_Job item_.
Please return every line of the listing below verbatim, with nothing altered, added, or left out.

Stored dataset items
* * * * *
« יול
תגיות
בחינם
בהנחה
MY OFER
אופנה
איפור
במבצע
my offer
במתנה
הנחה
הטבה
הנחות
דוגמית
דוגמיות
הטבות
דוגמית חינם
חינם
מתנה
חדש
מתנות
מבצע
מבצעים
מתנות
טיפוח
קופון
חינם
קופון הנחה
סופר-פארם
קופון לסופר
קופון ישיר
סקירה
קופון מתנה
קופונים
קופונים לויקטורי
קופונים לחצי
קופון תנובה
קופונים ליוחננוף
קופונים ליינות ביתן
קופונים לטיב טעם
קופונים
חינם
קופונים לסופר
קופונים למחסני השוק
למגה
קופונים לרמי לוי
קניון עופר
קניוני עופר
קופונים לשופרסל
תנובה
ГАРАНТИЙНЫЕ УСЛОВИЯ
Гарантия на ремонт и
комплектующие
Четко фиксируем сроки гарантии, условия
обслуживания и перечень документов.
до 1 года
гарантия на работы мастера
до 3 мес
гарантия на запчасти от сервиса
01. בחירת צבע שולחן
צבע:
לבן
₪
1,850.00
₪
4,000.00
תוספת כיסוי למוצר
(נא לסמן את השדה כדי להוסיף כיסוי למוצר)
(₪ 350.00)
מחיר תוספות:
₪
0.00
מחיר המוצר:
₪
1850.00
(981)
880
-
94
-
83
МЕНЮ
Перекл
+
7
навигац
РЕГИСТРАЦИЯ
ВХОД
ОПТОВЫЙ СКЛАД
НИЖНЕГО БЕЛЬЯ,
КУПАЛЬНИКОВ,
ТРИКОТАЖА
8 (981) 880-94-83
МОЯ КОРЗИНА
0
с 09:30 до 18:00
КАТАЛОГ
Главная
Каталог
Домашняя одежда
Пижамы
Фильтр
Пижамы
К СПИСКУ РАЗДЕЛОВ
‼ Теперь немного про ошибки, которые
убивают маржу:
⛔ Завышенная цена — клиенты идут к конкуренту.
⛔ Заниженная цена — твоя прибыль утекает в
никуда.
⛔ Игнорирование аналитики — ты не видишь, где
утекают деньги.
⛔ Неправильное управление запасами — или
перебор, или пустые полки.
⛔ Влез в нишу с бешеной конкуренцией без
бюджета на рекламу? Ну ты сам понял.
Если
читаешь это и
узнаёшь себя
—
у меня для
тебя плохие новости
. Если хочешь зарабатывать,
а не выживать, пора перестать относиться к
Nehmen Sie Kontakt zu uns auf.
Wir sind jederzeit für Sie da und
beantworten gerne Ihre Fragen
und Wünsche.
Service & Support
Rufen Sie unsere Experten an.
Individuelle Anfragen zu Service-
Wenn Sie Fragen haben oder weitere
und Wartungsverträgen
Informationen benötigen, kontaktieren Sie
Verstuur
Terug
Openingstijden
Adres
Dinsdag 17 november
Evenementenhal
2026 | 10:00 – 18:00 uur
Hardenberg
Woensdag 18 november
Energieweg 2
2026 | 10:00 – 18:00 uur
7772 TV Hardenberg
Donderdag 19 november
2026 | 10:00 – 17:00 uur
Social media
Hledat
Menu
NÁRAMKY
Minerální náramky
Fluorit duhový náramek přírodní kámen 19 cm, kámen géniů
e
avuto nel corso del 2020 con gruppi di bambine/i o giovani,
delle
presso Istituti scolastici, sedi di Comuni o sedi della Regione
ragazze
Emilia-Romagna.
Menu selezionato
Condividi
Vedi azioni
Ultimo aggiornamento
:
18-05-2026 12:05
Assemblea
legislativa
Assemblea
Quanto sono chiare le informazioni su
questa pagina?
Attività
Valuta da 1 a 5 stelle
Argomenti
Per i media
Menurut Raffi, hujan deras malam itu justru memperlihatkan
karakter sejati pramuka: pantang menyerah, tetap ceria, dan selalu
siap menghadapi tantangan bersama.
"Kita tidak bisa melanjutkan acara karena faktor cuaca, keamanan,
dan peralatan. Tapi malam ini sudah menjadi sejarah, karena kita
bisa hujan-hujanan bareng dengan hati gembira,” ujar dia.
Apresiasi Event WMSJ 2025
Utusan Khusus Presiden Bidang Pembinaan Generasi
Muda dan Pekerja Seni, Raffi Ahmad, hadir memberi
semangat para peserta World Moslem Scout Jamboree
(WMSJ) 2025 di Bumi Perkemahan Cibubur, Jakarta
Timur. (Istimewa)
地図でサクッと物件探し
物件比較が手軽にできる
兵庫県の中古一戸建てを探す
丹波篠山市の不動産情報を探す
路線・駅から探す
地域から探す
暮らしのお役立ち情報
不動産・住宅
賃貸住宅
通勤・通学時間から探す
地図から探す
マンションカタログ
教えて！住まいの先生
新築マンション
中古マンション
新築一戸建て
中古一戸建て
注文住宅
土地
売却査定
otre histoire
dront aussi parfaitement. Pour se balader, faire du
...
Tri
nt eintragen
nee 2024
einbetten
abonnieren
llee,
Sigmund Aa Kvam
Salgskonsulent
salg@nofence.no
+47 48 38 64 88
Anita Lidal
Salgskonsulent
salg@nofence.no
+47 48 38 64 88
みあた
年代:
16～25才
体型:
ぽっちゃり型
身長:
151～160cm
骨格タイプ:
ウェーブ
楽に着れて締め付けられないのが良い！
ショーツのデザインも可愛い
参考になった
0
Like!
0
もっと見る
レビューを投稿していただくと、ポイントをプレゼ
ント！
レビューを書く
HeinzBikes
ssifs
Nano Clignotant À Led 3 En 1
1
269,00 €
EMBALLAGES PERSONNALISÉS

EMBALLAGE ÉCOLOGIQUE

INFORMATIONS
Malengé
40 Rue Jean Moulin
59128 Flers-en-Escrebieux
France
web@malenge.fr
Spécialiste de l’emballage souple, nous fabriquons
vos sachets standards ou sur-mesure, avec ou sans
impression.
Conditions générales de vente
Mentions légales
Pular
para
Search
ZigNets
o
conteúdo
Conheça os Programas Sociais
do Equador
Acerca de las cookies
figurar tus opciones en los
* * * * *
_Answer area_.
« יול
תגיות
בחינם
בהנחה
MY OFER
אופנה
איפור
במבצע
my offer
במתנה
הנחה
הטבה
הנחות
דוגמית
דוגמיות
הטבות
דוגמית חינם
חינם
מתנה
חדש
מתנות
מבצע
מבצעים
מתנות
טיפוח
קופון
חינם
קופון הנחה
סופר-פארם
קופון לסופר
קופון ישיר
סקירה
קופון מתנה
קופונים
קופונים לויקטורי
קופונים לחצי
קופון תנובה
קופונים ליוחננוף
קופונים ליינות ביתן
קופונים לטיב טעם
קופונים
חינם
קופונים לסופר
קופונים למחסני השוק
למגה
קופונים לרמי לוי
קניון עופר
קניוני עופר
קופונים לשופרסל
תנובה
ГАРАНТИЙНЫЕ УСЛОВИЯ
Гарантия на ремонт и
комплектующие
Четко фиксируем сроки гарантии, условия
обслуживания и перечень документов.
до 1 года
гарантия на работы мастера
до 3 мес
гарантия на запчасти от сервиса
01. בחירת צבע שולחן
צבע:
לבן
₪
1,850.00
₪
4,000.00
תוספת כיסוי למוצר
(נא לסמן את השדה כדי להוסיף כיסוי למוצר)
(₪ 350.00)
מחיר תוספות:
₪
0.00
מחיר המוצר:
₪
1850.00
(981)
880
-
94
-
83
МЕНЮ
Перекл
+
7
навигац
РЕГИСТРАЦИЯ
ВХОД
ОПТОВЫЙ СКЛАД
НИЖНЕГО БЕЛЬЯ,
КУПАЛЬНИКОВ,
ТРИКОТАЖА
8 (981) 880-94-83
МОЯ КОРЗИНА
0
с 09:30 до 18:00
КАТАЛОГ
Главная
Каталог
Домашняя одежда
Пижамы
Фильтр
Пижамы
К СПИСКУ РАЗДЕЛОВ
‼ Теперь немного про ошибки, которые
убивают маржу:
⛔ Завышенная цена — клиенты идут к конкуренту.
⛔ Заниженная цена — твоя прибыль утекает в
никуда.
⛔ Игнорирование аналитики — ты не видишь, где
утекают деньги.
⛔ Неправильное управление запасами — или
перебор, или пустые полки.
⛔ Влез в нишу с бешеной конкуренцией без
бюджета на рекламу? Ну ты сам понял.
Если
читаешь это и
узнаёшь себя
—
у меня для
тебя плохие новости
. Если хочешь зарабатывать,
а не выживать, пора перестать относиться к
Nehmen Sie Kontakt zu uns auf.
Wir sind jederzeit für Sie da und
beantworten gerne Ihre Fragen
und Wünsche.
Service & Support
Rufen Sie unsere Experten an.
Individuelle Anfragen zu Service-
Wenn Sie Fragen haben oder weitere
und Wartungsverträgen
Informationen benötigen, kontaktieren Sie
Verstuur
Terug
Openingstijden
Adres
Dinsdag 17 november
Evenementenhal
2026 | 10:00 – 18:00 uur
Hardenberg
Woensdag 18 november
Energieweg 2
2026 | 10:00 – 18:00 uur
7772 TV Hardenberg
Donderdag 19 november
2026 | 10:00 – 17:00 uur
Social media
Hledat
Menu
NÁRAMKY
Minerální náramky
Fluorit duhový náramek přírodní kámen 19 cm, kámen géniů
e
avuto nel corso del 2020 con gruppi di bambine/i o giovani,
delle
presso Istituti scolastici, sedi di Comuni o sedi della Regione
ragazze
Emilia-Romagna.
Menu selezionato
Condividi
Vedi azioni
Ultimo aggiornamento
:
18-05-2026 12:05
Assemblea
legislativa
Assemblea
Quanto sono chiare le informazioni su
questa pagina?
Attività
Valuta da 1 a 5 stelle
Argomenti
Per i media
Menurut Raffi, hujan deras malam itu justru memperlihatkan
karakter sejati pramuka: pantang menyerah, tetap ceria, dan selalu
siap menghadapi tantangan bersama.
"Kita tidak bisa melanjutkan acara karena faktor cuaca, keamanan,
dan peralatan. Tapi malam ini sudah menjadi sejarah, karena kita
bisa hujan-hujanan bareng dengan hati gembira,” ujar dia.
Apresiasi Event WMSJ 2025
Utusan Khusus Presiden Bidang Pembinaan Generasi
Muda dan Pekerja Seni, Raffi Ahmad, hadir memberi
semangat para peserta World Moslem Scout Jamboree
(WMSJ) 2025 di Bumi Perkemahan Cibubur, Jakarta
Timur. (Istimewa)
地図でサクッと物件探し
物件比較が手軽にできる
兵庫県の中古一戸建てを探す
丹波篠山市の不動産情報を探す
路線・駅から探す
地域から探す
暮らしのお役立ち情報
不動産・住宅
賃貸住宅
通勤・通学時間から探す
地図から探す
マンションカタログ
教えて！住まいの先生
新築マンション
中古マンション
新築一戸建て
中古一戸建て
注文住宅
土地
売却査定
otre histoire
dront aussi parfaitement. Pour se balader, faire du
...
Tri
nt eintragen
nee 2024
einbetten
abonnieren
llee,
Sigmund Aa Kvam
Salgskonsulent
salg@nofence.no
+47 48 38 64 88
Anita Lidal
Salgskonsulent
salg@nofence.no
+47 48 38 64 88
みあた
年代:
16～25才
体型:
ぽっちゃり型
身長:
151～160cm
骨格タイプ:
ウェーブ
楽に着れて締め付けられないのが良い！
ショーツのデザインも可愛い
参考になった
0
Like!
0
もっと見る
レビューを投稿していただくと、ポイントをプレゼ
ント！
レビューを書く
HeinzBikes
ssifs
Nano Clignotant À Led 3 En 1
1
269,00 €
EMBALLAGES PERSONNALISÉS

EMBALLAGE ÉCOLOGIQUE

INFORMATIONS
Malengé
40 Rue Jean Moulin
59128 Flers-en-Escrebieux
France
web@malenge.fr
Spécialiste de l’emballage souple, nous fabriquons
vos sachets standards ou sur-mesure, avec ou sans
impression.
Conditions générales de vente
Mentions légales
Pular
para
Search
ZigNets
o
conteúdo
Conheça os Programas Sociais
do Equador
Acerca de las cookies
figurar tus opciones en los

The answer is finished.